La decisión del expresidente Leonel Fernández de volver al poder para un cuarto mandato, de concretarse, lo convertiría en el sepulturero de la democracia dominicana, y ni él mismo ni nadie podrían impedirlo. La debilidad institucional que en sus mandatos creció, alimentando la corrupción y la impunidad que mantiene en camilla de enfermo el sistema político que nos rige, no resistiría su vuelta al poder.
Si tres periodos no les fueron suficientes, tampoco los serían otros tantos. Como Trujillo y Balaguer mientras vida tenga. Las políticas del señor Fernández crearon y protegieron a camarillas de adeptos que usaron sus posiciones públicas para enriquecerse a costa de la salud y estabilidad financiera de la República.
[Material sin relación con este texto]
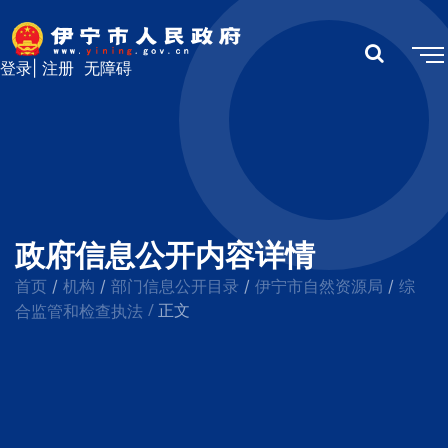
登录
|
注册
无障碍
政府信息公开内容详情
首页
机构
部门信息公开目录
伊宁市自然资源局
综
/
/
/
/
/
合监管和检查执法
正文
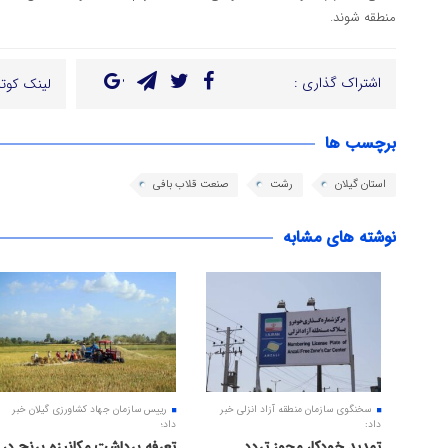
منطقه شوند.
اشتراک گذاری :
لینک کوتا
برچسب ها
استان گیلان
رشت
صنعت قلاب بافی
نوشته های مشابه
سخنگوی سازمان منطقه آزاد انزلی خبر
رییس سازمان جهاد کشاورزی گیلان خبر
داد:
داد؛
تمدید خودکار مجوز تردد
تعرفه برداشت مکانیزه برنج در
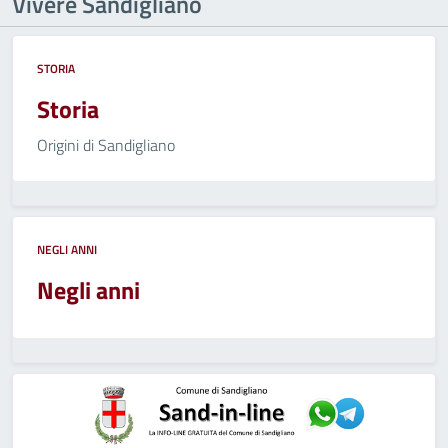
Vivere Sandigliano
STORIA
Storia
Origini di Sandigliano
NEGLI ANNI
Negli anni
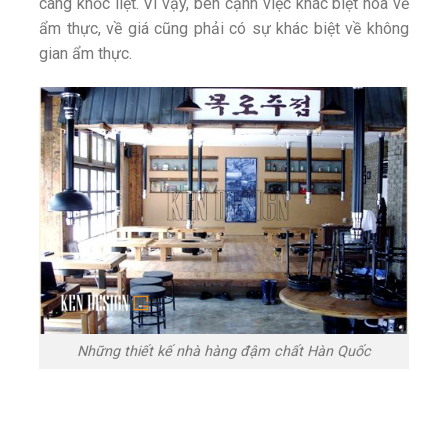
càng khốc liệt. Vì vậy, bên cạnh việc khác biệt hóa về
ẩm thực, về giá cũng phải có sự khác biệt về không
gian ẩm thực.
Những thiết kế nhà hàng đậm chất Hàn Quốc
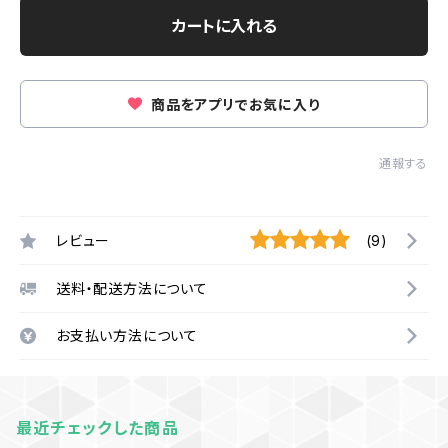
カートに入れる
商品をアプリでお気に入り
通報する
レビュー
(9)
送料・配送方法について
お支払い方法について
最近チェックした商品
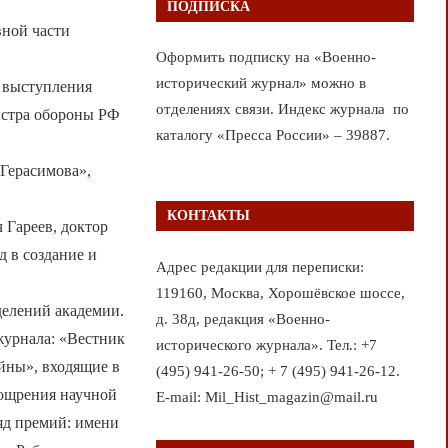
ПОДПИСКА
вной части
Оформить подписку на «Военно-
исторический журнал» можно в
 выступления
отделениях связи. Индекс журнала по
истра обороны РФ
каталогу «Пресса России» – 39887.
 Герасимова»,
КОНТАКТЫ
Гареев, доктор
 в создание и
Адрес редакции для переписки:
119160, Москва, Хорошёвское шоссе,
делений академии.
д. 38д, редакция «Военно-
журнала: «Вестник
исторического журнала». Тел.: +7
йны», входящие в
(495) 941-26-50; + 7 (495) 941-26-12.
ощрения научной
E-mail: Mil_Hist_magazin@mail.ru
яд премий: имени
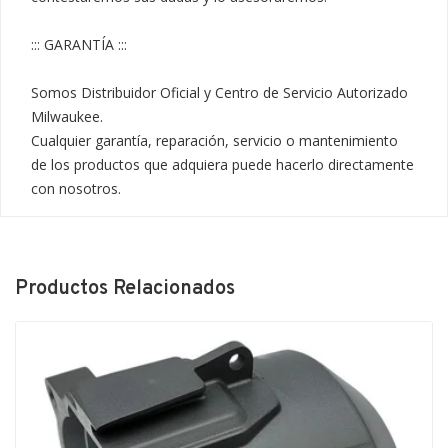
::: GARANTÍA :::

Somos Distribuidor Oficial y Centro de Servicio Autorizado 
Milwaukee.

Cualquier garantía, reparación, servicio o mantenimiento 
de los productos que adquiera puede hacerlo directamente 
con nosotros.
Productos Relacionados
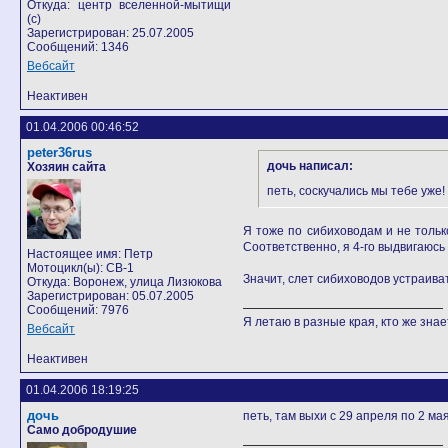
Откуда: центр вселенной-мытищи
(с)
Зарегистрирован: 25.07.2005
Сообщений: 1346
Вебсайт
Неактивен
01.04.2006 00:46:52
peter36rus
дочь написал:
Хозяин сайта
петь, соскучались мы тебе уже
Я тоже по сибиховодам и не только
Соответственно, я 4-го выдвигаюсь 
Настоящее имя: Петр
Мотоцикл(ы): CB-1
Значит, слет сибиховодов устраиват
Откуда: Воронеж, улица Лизюкова
Зарегистрирован: 05.07.2005
Сообщений: 7976
Я летаю в разные края, кто же знает
Вебсайт
Неактивен
01.04.2006 18:19:25
дочь
петь, там выхи с 29 апреля по 2 ма
Само добродушие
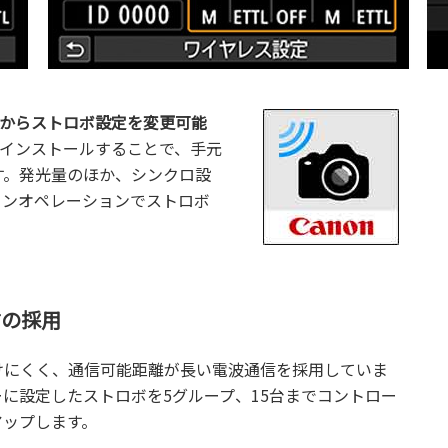
フォンからストロボ設定を変更可能
ォンにインストールすることで、手元
す。発光量のほか、シンクロ設
ワンオペレーションでストロボ
信の採用
けにくく、通信可能距離が長い電波通信を採用していま
ーに設定したストロボを5グループ、15台までコントロー
アップします。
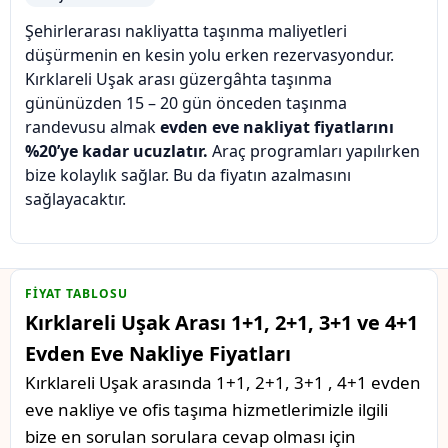
Şehirlerarası nakliyatta taşınma maliyetleri
düşürmenin en kesin yolu erken rezervasyondur.
Kırklareli Uşak arası güzergâhta taşınma
gününüzden 15 – 20 gün önceden taşınma
randevusu almak
evden eve nakliyat fiyatlarını
%20’ye kadar ucuzlatır.
Araç programları yapılırken
bize kolaylık sağlar. Bu da fiyatın azalmasını
sağlayacaktır.
FIYAT TABLOSU
Kırklareli Uşak Arası 1+1, 2+1, 3+1 ve 4+1
Evden Eve Nakliye Fiyatları
Kırklareli Uşak arasında 1+1, 2+1, 3+1 , 4+1 evden
eve nakliye ve ofis taşıma hizmetlerimizle ilgili
bize en sorulan sorulara cevap olması için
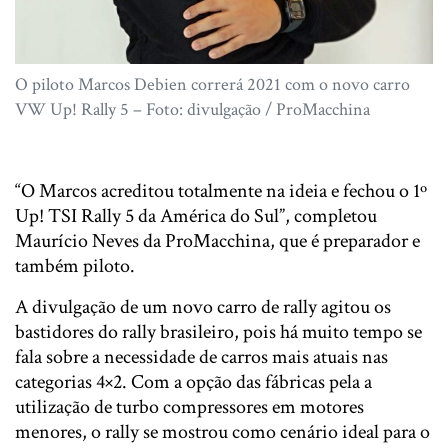
O piloto Marcos Debien correrá 2021 com o novo carro
VW Up! Rally 5 – Foto: divulgação / ProMacchina
“O Marcos acreditou totalmente na ideia e fechou o 1º
Up! TSI Rally 5 da América do Sul”, completou
Maurício Neves da ProMacchina, que é preparador e
também piloto.
A divulgação de um novo carro de rally agitou os
bastidores do rally brasileiro, pois há muito tempo se
fala sobre a necessidade de carros mais atuais nas
categorias 4×2. Com a opção das fábricas pela a
utilização de turbo compressores em motores
menores, o rally se mostrou como cenário ideal para o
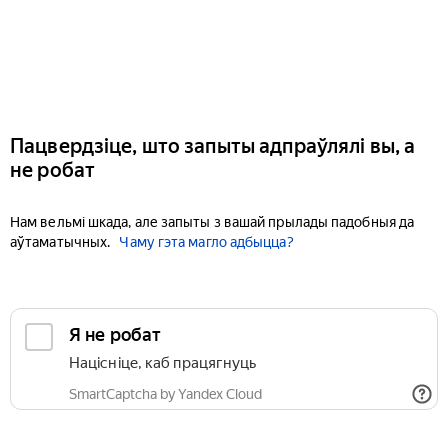
Пацвердзіце, што запыты адпраўлялі вы, а
не робат
Нам вельмі шкада, але запыты з вашай прылады падобныя да
аўтаматычных.
Чаму гэта магло адбыцца?
Я не робат
Націсніце, каб працягнуць
SmartCaptcha by Yandex Cloud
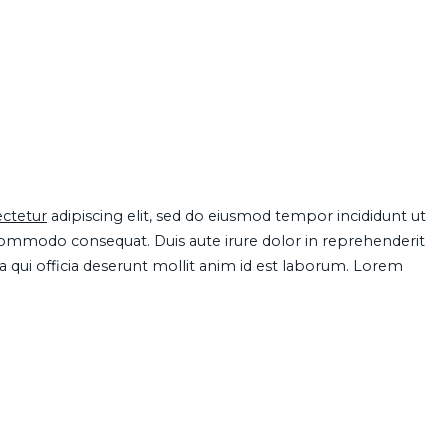
ctetur
adipiscing elit, sed do eiusmod tempor incididunt ut
 commodo consequat. Duis aute irure dolor in reprehenderit
pa qui officia deserunt mollit anim id est laborum. Lorem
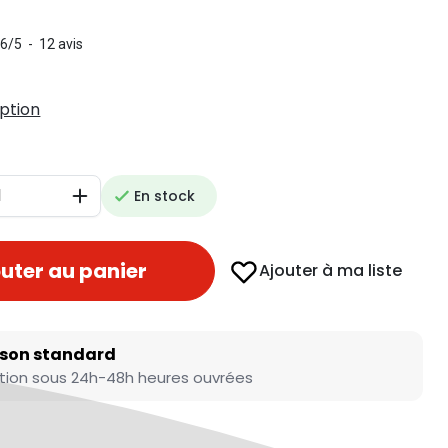
.6
/
5
-
12
avis
iption
En stock
Augmenter
uter au panier
Ajouter à ma liste
ison standard
tion sous 24h-48h heures ouvrées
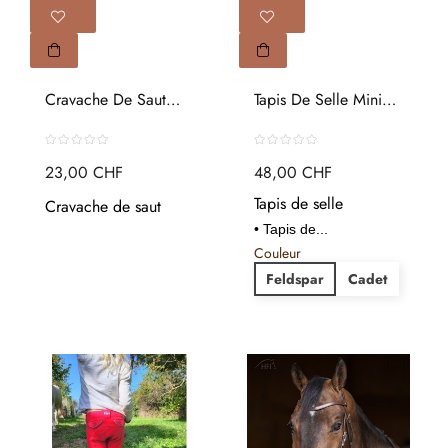
Cravache De Saut
Tapis De Selle Mini
Silk Touch...
Horse...
23,00 CHF
48,00 CHF
Tapis de selle
Cravache de saut
• Tapis de...
Couleur
Feldspar
Cadet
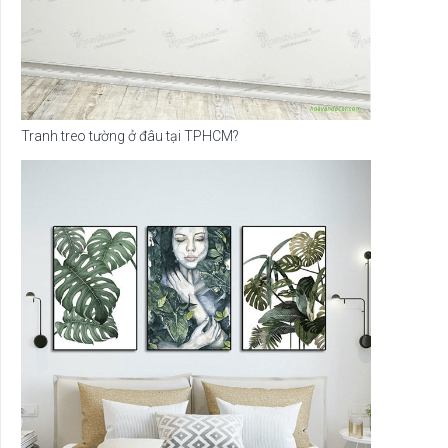
Tranh treo tường ở đâu tại TPHCM?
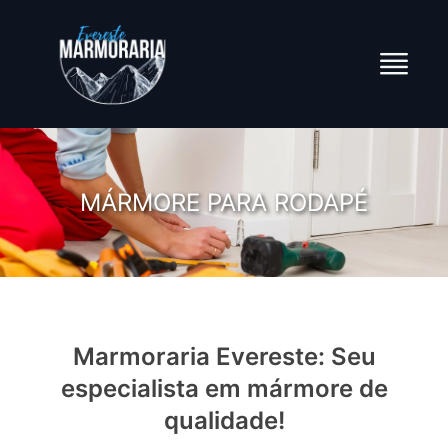
MÁRMORE PARA RODAPÉ
Marmoraria Evereste: Seu
especialista em mármore de
qualidade!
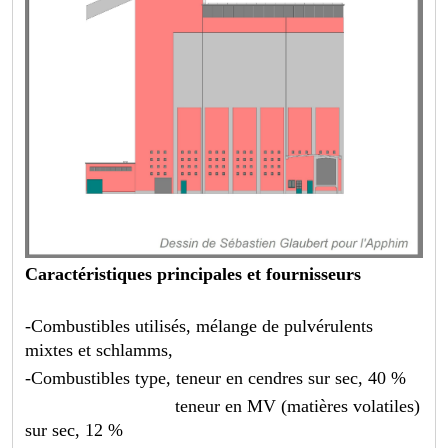
Caractéristiques principales et fournisseurs
-Combustibles utilisés, mélange de pulvérulents
mixtes et schlamms,
-Combustibles type, teneur en cendres sur sec, 40 %
teneur en MV (matières volatiles)
sur sec, 12 %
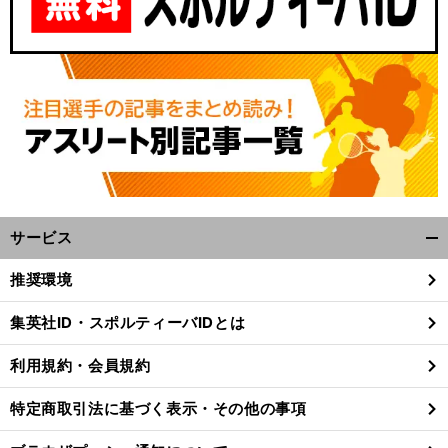
サービス
開
く/
推奨環境
閉
じ
集英社ID・スポルティーバIDとは
る
利用規約・会員規約
特定商取引法に基づく表示・その他の事項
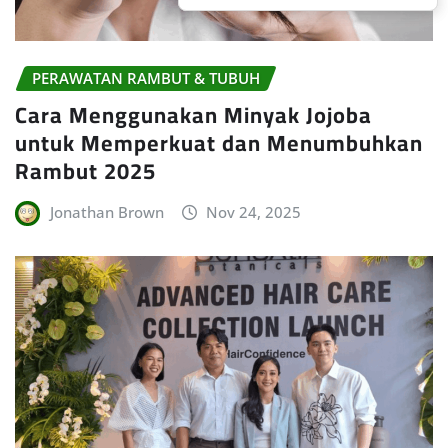
PERAWATAN RAMBUT & TUBUH
Cara Menggunakan Minyak Jojoba
untuk Memperkuat dan Menumbuhkan
Rambut 2025
Jonathan Brown
Nov 24, 2025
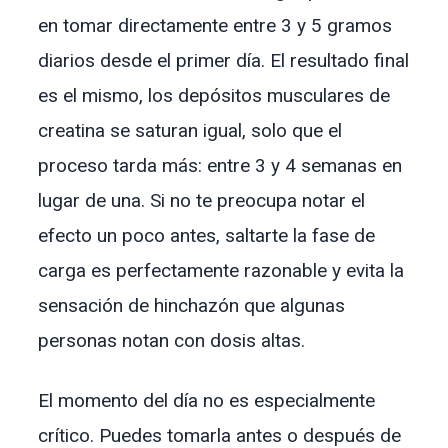
en tomar directamente entre 3 y 5 gramos
diarios desde el primer día. El resultado final
es el mismo, los depósitos musculares de
creatina se saturan igual, solo que el
proceso tarda más: entre 3 y 4 semanas en
lugar de una. Si no te preocupa notar el
efecto un poco antes, saltarte la fase de
carga es perfectamente razonable y evita la
sensación de hinchazón que algunas
personas notan con dosis altas.
El momento del día no es especialmente
crítico. Puedes tomarla antes o después de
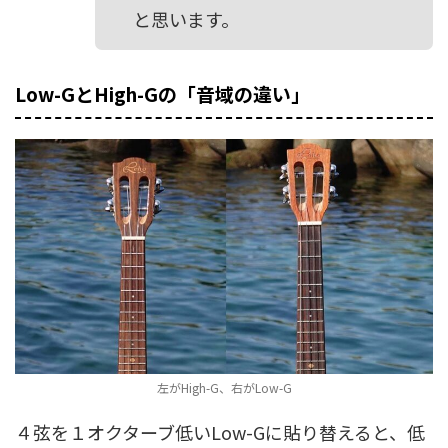
と思います。
Low-GとHigh-Gの「音域の違い」
左がHigh-G、右がLow-G
４弦を１オクターブ低いLow-Gに貼り替えると、低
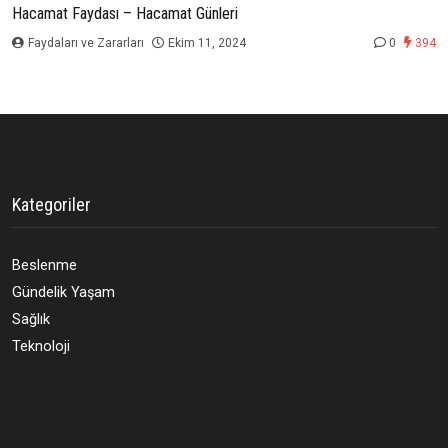
Hacamat Faydası – Hacamat Günleri
Faydaları ve Zararları
Ekim 11, 2024
0
394
Kategoriler
Beslenme
Gündelik Yaşam
Sağlık
Teknoloji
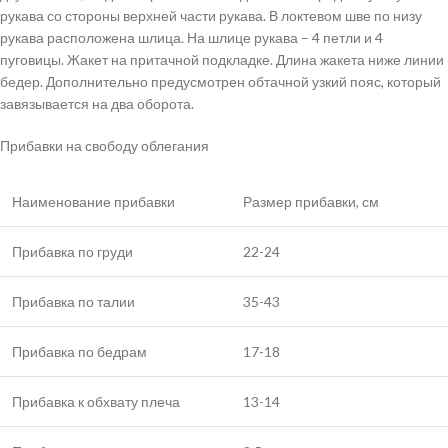
рукава со стороны верхней части рукава. В локтевом шве по низу
рукава расположена шлица. На шлице рукава – 4 петли и 4
пуговицы. Жакет на притачной подкладке. Длина жакета ниже линии
бедер. Дополнительно предусмотрен обтачной узкий пояс, который
завязывается на два оборота.
Прибавки на свободу облегания
Наименование прибавки
Размер прибавки, см
Прибавка по груди
22-24
Прибавка по талии
35-43
Прибавка по бедрам
17-18
Прибавка к обхвату плеча
13-14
Los expedientes del Ministerio Público y las auditorías de la Cámara de Cuentas son una radiografía de esa realidad que él se empeña en ignorar, guareciéndolos bajo su sombra.
La herencia de sus administraciones no pudo ser más decepcionante. Le dejó al país un descalabrado sistema educativo y su negativa a entregar al sector los recursos establecidos por una ley firmada por él mismo, quedó como una evidencia irrefutable de su desprecio por la opinión pública y la institucionalidad democrática. El monstruoso déficit que legó a su sucesor carece de parangón. El envío de una turba de paleros para golpear a ciudadanos y periodistas que cubrían una pacífica manifestación en su contra, y la señal de manos con la que aprobara la criminal acción, no dejan dudas de que se haría cualquier desmán para retomar lo que se entiende le pertenece para siempre.
Un líder democrático reconoce que su papel tiene límite en el tiempo. Que la democracia requiere de la renovación permanente del liderazgo político, verdades que obviamente él no acepta. Su eventual postulación contaminaría el proceso hacia mayo del 2016 y cercenaría el relevo generacional que todo partido y nación requieren.